More reliable mean() / variance() for dist_default
mjskay opened this issue · 2 comments
Currently for distributions without an implementation of mean()
, mean.dist_default()
takes the mean of 1000 draws from the distribution:
Lines 78 to 80 in 40830ed
Naturally this causes some sampling error:
> mean(dist_wrap("lnorm", 0, 1))
[1] 1.76567
> mean(dist_wrap("lnorm", 0, 1))
[1] 1.587978
> mean(dist_wrap("lnorm", 0, 1))
[1] 1.646674
> mean(dist_wrap("lnorm", 0, 1))
[1] 1.706244
I feel like there should be a less noisy alternative. One such might be to take the mean of a large number of quantiles, a sort of quasi-monte carlo approach:
mean.dist_default <- function(x, ...){
mean(quantile(x, stats::ppoints(1000)), na.rm = TRUE)
}
This yields decent results on a sanity check:
> mean(dist_wrap("lnorm", 0, 1))
[1] 1.645156 # should be exp(0.5)
> exp(0.5)
[1] 1.648721
The approximation might also be improved by using integrate()

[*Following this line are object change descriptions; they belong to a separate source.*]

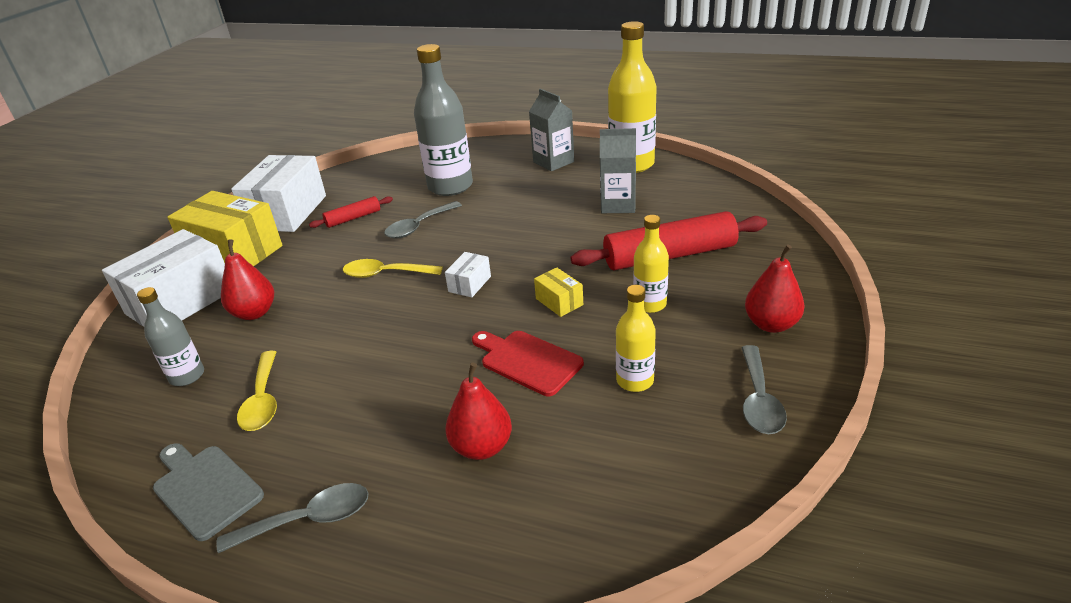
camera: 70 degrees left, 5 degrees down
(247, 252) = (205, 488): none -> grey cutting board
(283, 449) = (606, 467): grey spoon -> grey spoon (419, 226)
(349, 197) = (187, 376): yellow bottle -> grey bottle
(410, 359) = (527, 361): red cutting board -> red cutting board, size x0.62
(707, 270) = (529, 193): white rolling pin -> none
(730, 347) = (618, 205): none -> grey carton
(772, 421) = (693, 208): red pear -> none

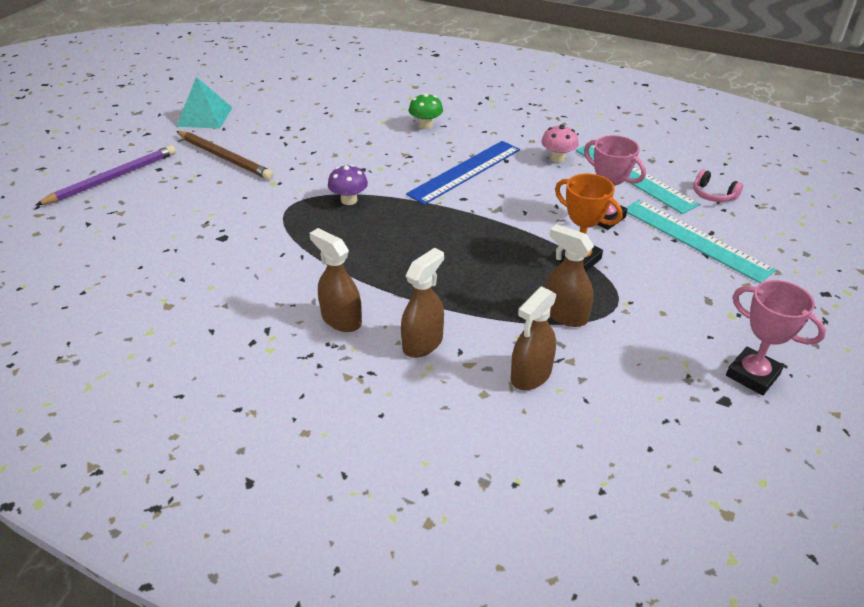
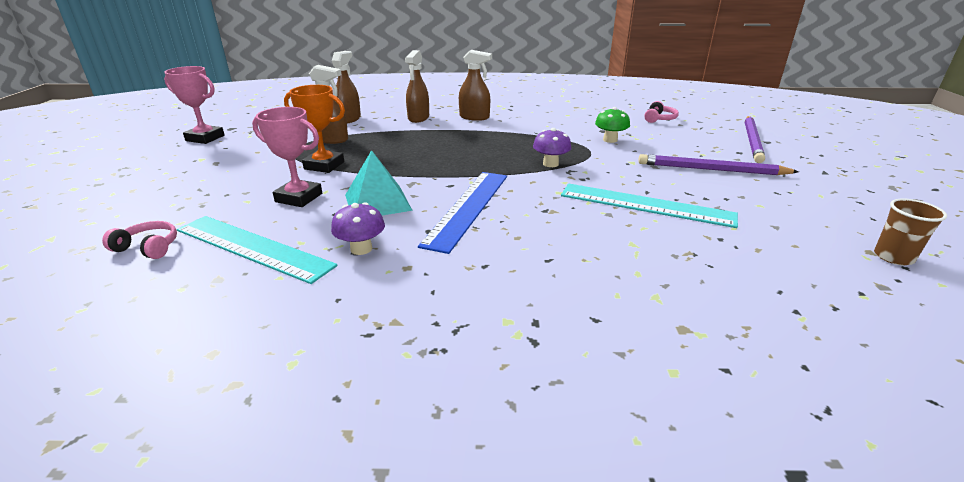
camera: 155 degrees right, 10 degrees down
(121, 241) = (659, 119): none -> pink headphones
(205, 116) = (825, 199): turquoise pyramid -> turquoise pyramid (377, 202)
(225, 157) = (711, 169): brown pencil -> purple pencil
(256, 84) = (893, 257): none -> brown cup
(425, 125) = (572, 253): green mushroom -> green mushroom (610, 140)
(557, 158) = (361, 249): pink mushroom -> purple mushroom
(695, 239) = (203, 198): turquoise ruler -> turquoise ruler (646, 205)

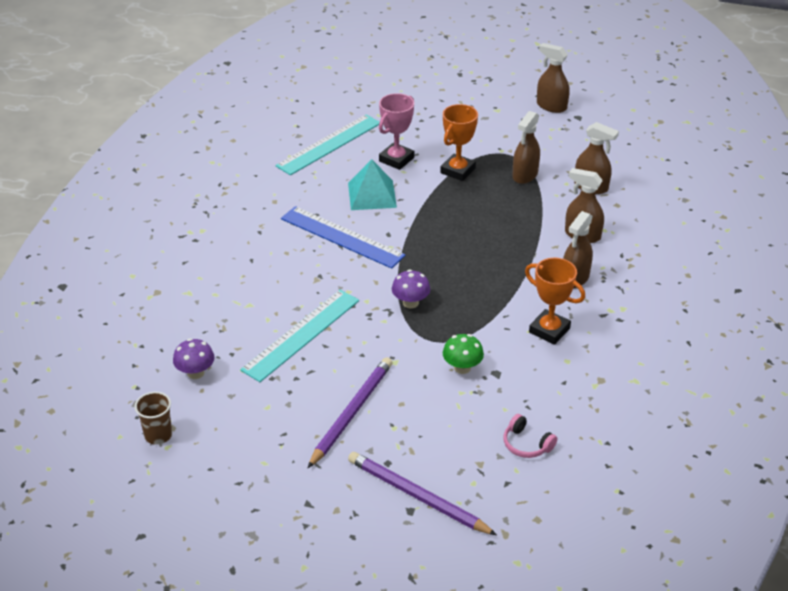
camera: 105 degrees right, 10 degrees up
(148, 248) = (348, 108): pink headphones -> none
(205, 138) = (551, 106): pink trophy -> brown spray bottle
(361, 249) = (306, 185): purple mushroom -> purple mushroom (195, 373)
(540, 120) = (549, 330): none -> orange trophy

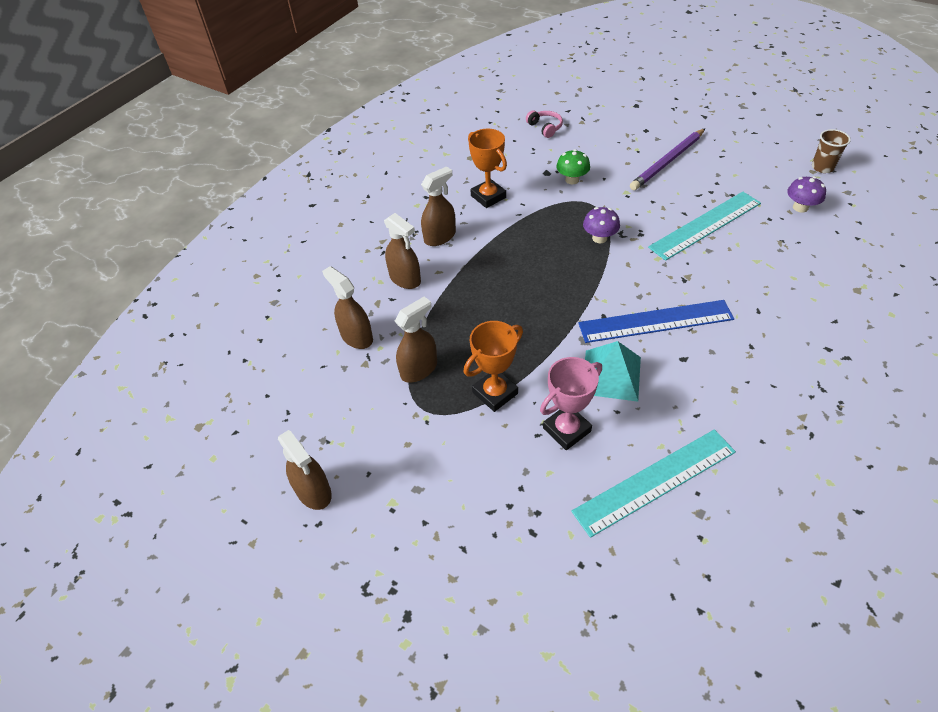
camera: 160 degrees left, 10 degrees up
(342, 237) = (655, 321): blue ruler -> blue ruler turned 60 degrees counterclockwise
(417, 496) = (630, 111): purple pencil -> none

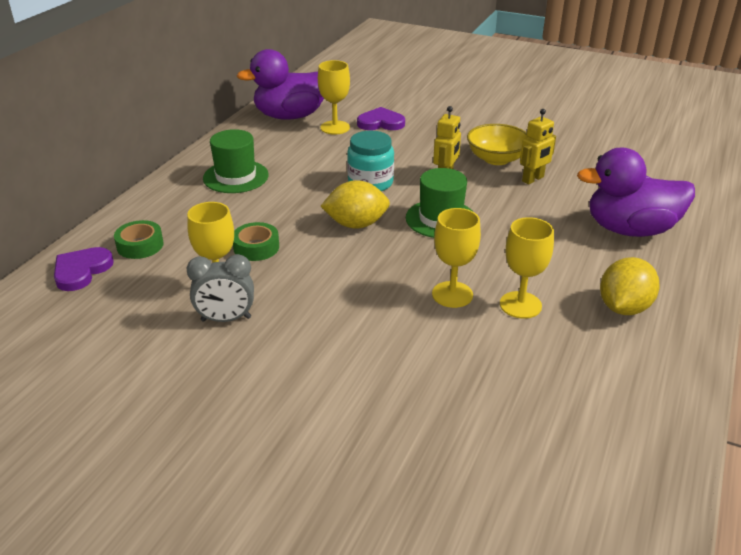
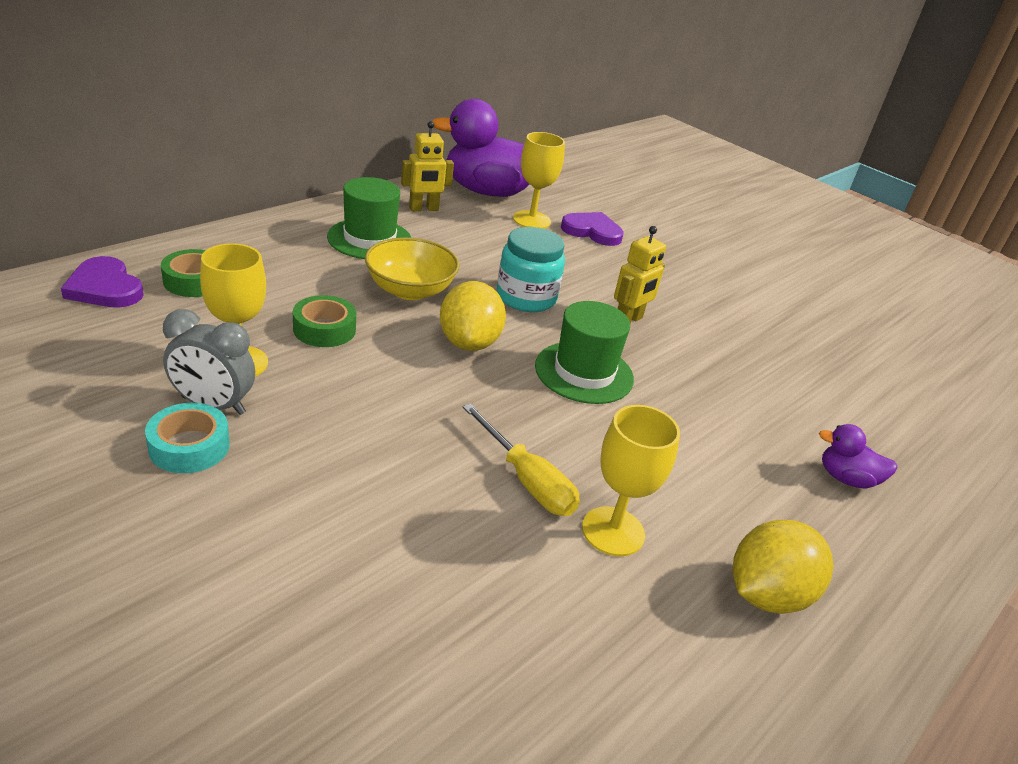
camera: 15 degrees right, 0 degrees up
(81, 271) = (105, 288): purple heart -> purple heart turned 90 degrees counterclockwise
(233, 348) = (189, 446): none -> turquoise tape
(356, 224) = (469, 342): yellow lemon -> yellow lemon turned 75 degrees clockwise
(452, 294) = (527, 480): yellow goblet -> yellow screwdriver
(496, 159) = (712, 320): yellow bowl -> yellow bowl (410, 290)
(533, 179) = (746, 362): yellow robot -> yellow robot (424, 209)
(630, 230) = (846, 479): purple duck -> purple duck, size x0.45

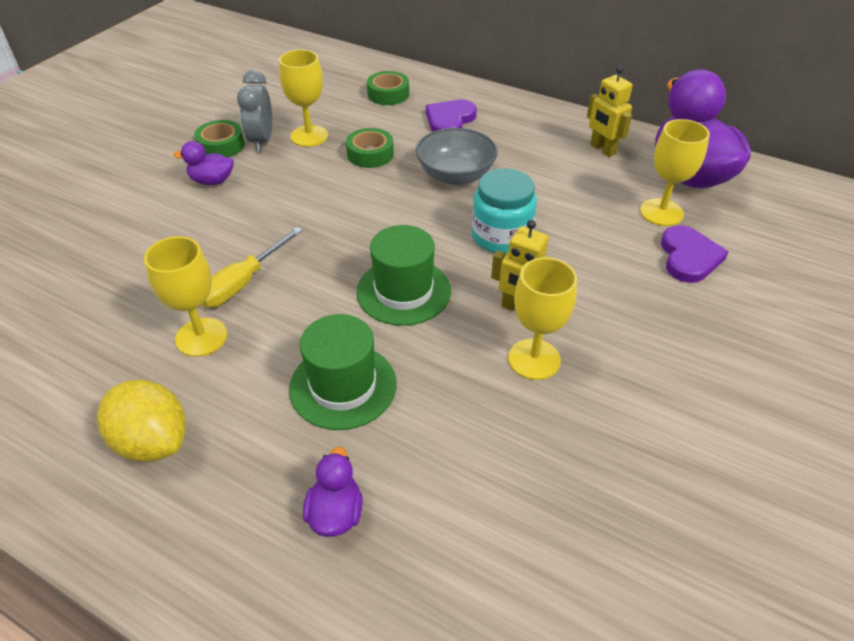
camera: 80 degrees right, 10 degrees up
(105, 288) = (355, 72): purple heart -> purple heart (450, 120)
(189, 446) = (221, 146): turquoise tape -> green tape
(282, 471) = (212, 181): none -> purple duck
(369, 239) = (516, 138): green hat -> green hat (343, 386)
(410, 290) = (455, 175): yellow bowl -> grey bowl
(469, 342) = (402, 220): yellow lemon -> none
(689, 333) = (534, 359): none -> yellow goblet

on continuous distributions, though I'm not sure how reliable this would be across arbitrary distributions:
mean.dist_default <- function(x, ...){
if (is.double(support(x)[[1]])) {
limits = quantile(x, c(0, 1))
tryCatch(
integrate(function(y) density(x, y) * y, limits[1], limits[2])$value,
error = function(e) NA_real_
)
} else {
mean(quantile(x, stats::ppoints(1000)), na.rm = TRUE)
}
}
Yeilding a result quite close to the correct result:
> mean(dist_wrap("lnorm", 0, 1))
[1] 1.648721
And something similar could probably also be used to improve the calculations in variance.dist_default()
.
Added, thanks!
Lovely, thank you!